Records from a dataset
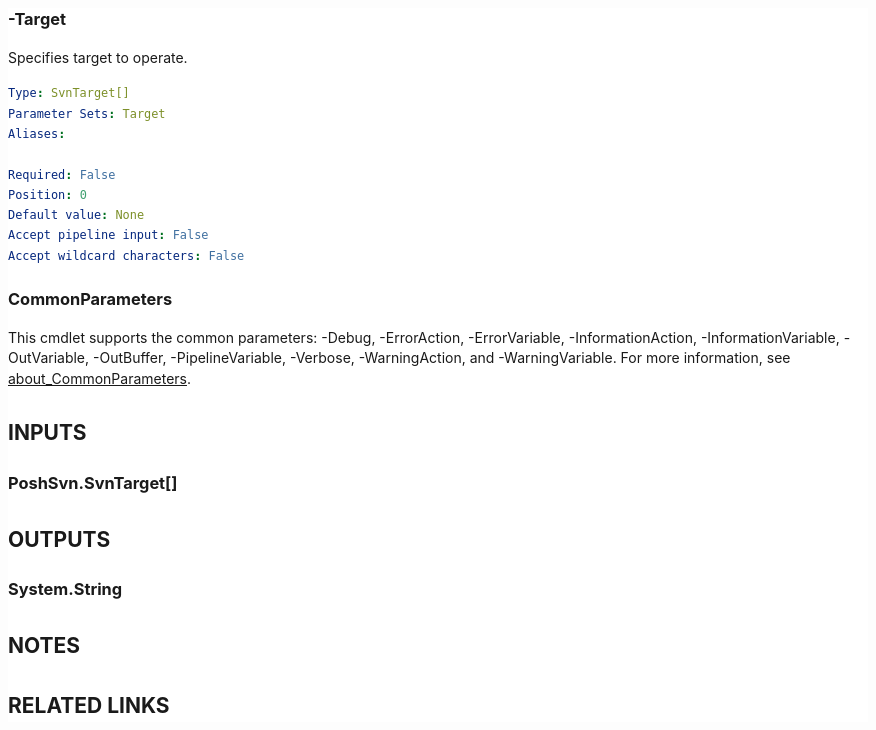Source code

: ### -Target
Specifies target to operate.

```yaml
Type: SvnTarget[]
Parameter Sets: Target
Aliases:

Required: False
Position: 0
Default value: None
Accept pipeline input: False
Accept wildcard characters: False
```

### CommonParameters
This cmdlet supports the common parameters: -Debug, -ErrorAction, -ErrorVariable, -InformationAction, -InformationVariable, -OutVariable, -OutBuffer, -PipelineVariable, -Verbose, -WarningAction, and -WarningVariable. For more information, see [about_CommonParameters](http://go.microsoft.com/fwlink/?LinkID=113216).

## INPUTS

### PoshSvn.SvnTarget[]

## OUTPUTS

### System.String

## NOTES

## RELATED LINKS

**Exercise objective**
After dropping the pictures, reproduce exactly the lines from the first line of the entries through the line containing "### CommonParameters", both included.

**Result for this task**
Source code

: ### -Target
Specifies target to operate.

```yaml
Type: SvnTarget[]
Parameter Sets: Target
Aliases:

Required: False
Position: 0
Default value: None
Accept pipeline input: False
Accept wildcard characters: False
```

### CommonParameters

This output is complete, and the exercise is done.